NORTH BERGEN, NJ – A new six-year Master Contract, covering some 14,500 waterfront workers belonging to the International Longshoremen’s Association, AFL-CIO (ILA) was overwhelming approved by ILA members today in a ratification vote conducted at ports on the Atlantic and Gulf Coast. The ILA negotiated this new Master Contract with United States Maritime Alliance (USMX), an alliance of container carriers, direct employers, and port associations serving the East and Gulf Coasts of the United States.
The settlement ends more than a year of negotiations between employers and the ILA. With the assistance of the offices of the Federal Mediation and Conciliation Services, the ILA and USMX negotiated well beyond the original contract deadline of September 30, 2012, agreeing to a series of extensions to keep cargo moving and bargaining continuing rather than engage in a devastating strike or lockout.
A few ILA Locals were still reporting results to ILA headquarters late Tuesday evening, but overwhelming ratification was already secured based on the majority of ILA locals that had reported results.
Much attention throughout negotiations was also paid to the pending local agreement in the Port of New York and New Jersey between the ILA and New York Shipping Association. Longshore workers up and down the coast voted today for both the Master Contract and their respective local agreements and ILA members in New York and New Jersey coupled their acceptance of the Master Contract with solid approval of the local agreement, by a better than three to one margin.
In the Master Contract, ILA members won handsome gains in the new six-year agreement, including wage increases totaling $3 an hour spread out over the life of the agreement that will, by the final year of the new contract, bring their hourly rate of pay to $35.00 an hour. Lower tiered workers will enjoy an even higher wage percentage increase as their pay progression scale was shortened to six years from nine years in the new agreement. Thus, a new ILA member earning a base pay of $20.00 an hour at the start of the 6-year contract will increase to $35.00 an hour by the end of the sixth year of the contract.
“On behalf of ILA members and officers at all ports, we’re thrilled this Master Contract was ratified by an overwhelming margin,” said ILA President Harold J. Daggett, who served as ILA Chief Negotiator at these negotiations for the first time since he was elected International President in July 2011. “We all worked very hard, achieved landmark improvements and protected our members and our union for many years.”

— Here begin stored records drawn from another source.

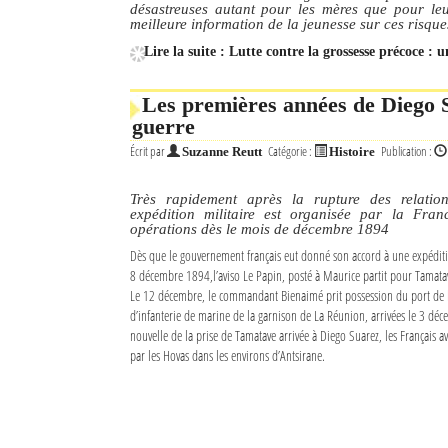
désastreuses autant pour les mères que pour leu
meilleure information de la jeunesse sur ces risque
Lire la suite : Lutte contre la grossesse précoce : 
Les premières années de Diego S
guerre
Écrit par
Catégorie :
Publication :
Suzanne Reutt
Histoire
Très rapidement après la rupture des relatio
expédition militaire est organisée par la Fr
opérations dès le mois de décembre 1894
Dès que le gouvernement français eut donné son accord à une expéditi
8 décembre 1894,l’aviso Le Papin, posté à Maurice partit pour Tamatav
Le 12 décembre, le commandant Bienaimé prit possession du port de l
d’infanterie de marine de la garnison de La Réunion, arrivées le 3 déce
nouvelle de la prise de Tamatave arrivée à Diego Suarez, les Français a
par les Hovas dans les environs d’Antsirane.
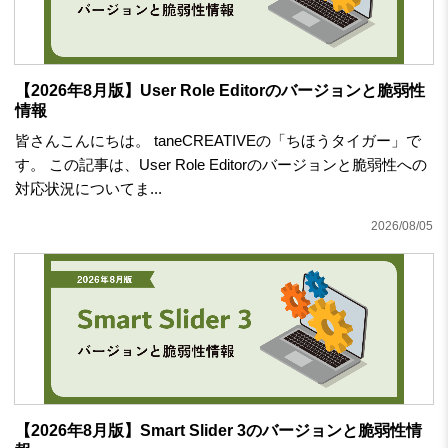
【2026年8月版】User Role Editorのバージョンと脆弱性
情報
皆さんこんにちは。 taneCREATIVEの「ちほうタイガー」で
す。 この記事は、User Role Editorのバージョンと脆弱性への
対応状況についてま...
2026/08/05
【2026年8月版】Smart Slider 3のバージョンと脆弱性情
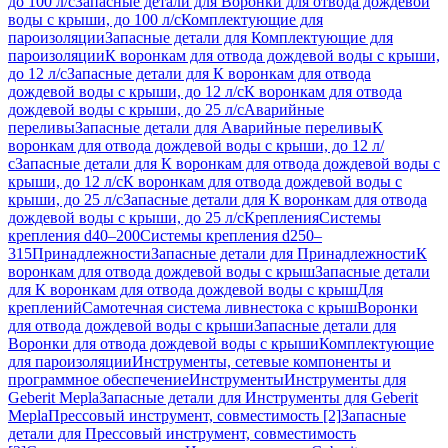
до 100 л/с
Запасные детали для Воронки для отвода дождевой
воды с крыши, до 100 л/с
Комплектующие для
пароизоляции
Запасные детали для Комплектующие для
пароизоляции
К воронкам для отвода дождевой воды с крыши,
до 12 л/с
Запасные детали для К воронкам для отвода
дождевой воды с крыши, до 12 л/с
К воронкам для отвода
дождевой воды с крыши, до 25 л/с
Аварийные
переливы
Запасные детали для Аварийные переливы
К
воронкам для отвода дождевой воды с крыши, до 12 л/
с
Запасные детали для К воронкам для отвода дождевой воды с
крыши, до 12 л/с
К воронкам для отвода дождевой воды с
крыши, до 25 л/с
Запасные детали для К воронкам для отвода
дождевой воды с крыши, до 25 л/с
Крепления
Системы
крепления d40–200
Системы крепления d250–
315
Принадлежности
Запасные детали для Принадлежности
К
воронкам для отвода дождевой воды с крыш
Запасные детали
для К воронкам для отвода дождевой воды с крыш
Для
креплений
Самотечная система ливнестока с крыш
Воронки
для отвода дождевой воды с крыши
Запасные детали для
Воронки для отвода дождевой воды с крыши
Комплектующие
для пароизоляции
Инструменты, сетевые компоненты и
программное обеспечение
Инструменты
Инструменты для
Geberit Mepla
Запасные детали для Инструменты для Geberit
Mepla
Прессовый инструмент, совместимость [2]
Запасные
детали для Прессовый инструмент, совместимость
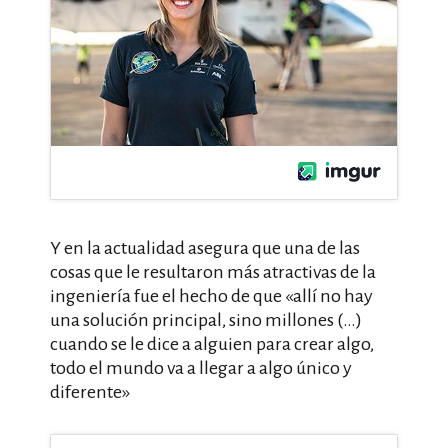
Y en la actualidad asegura que una de las
cosas que le resultaron más atractivas de la
ingeniería fue el hecho de que «allí no hay
una solución principal, sino millones (…)
cuando se le dice a alguien para crear algo,
todo el mundo va a llegar a algo único y
diferente»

One major area of protection was contract language that strongly protects ILA workers who have been displaced due to new technology and automation. ILA President Daggett announced nearly two years ago at the union’s quadrennial convention where he was elected president that he would not allow automation to rob ILA members of their livelihood. In the new 6-year agreement, he won job guarantees for those ILA members displaced and a joint management-ILA committee to continually examine automation’s effect on the ILA workforce.
In other areas related to job protection, the ILA successfully negotiated terms that will restrict the outsourcing or subcontracting of ILA jobs to non-ILA employers. Specifically, the ILA will preserve its chassis maintenance and repair jurisdiction and expand major damage criteria to protect even more jobs.
The ILA’s national health care plan, MILA is already considered one of the best in the nation, remains unchanged with benefits secured and funds protected.
Along with the Master Contract, nearly all ILA local agreements on the Atlantic and Gulf Coast also were ratified by ILA members, with the exception of the Ports of Baltimore, Philadelphia and Hampton Roads. Those port areas were permitted to continue negotiating their local agreements and are expected to complete them early next week.
USMX members will vote to ratify the Master Contract on April 17. The completion of this new Master Contract by both sides will bring stability and, growth to the industry for six years. The contract settlement comes a year before the expected opening of the expanded Panama Canal where a surge in commerce at Atlantic and Gulf Coast ports is expected.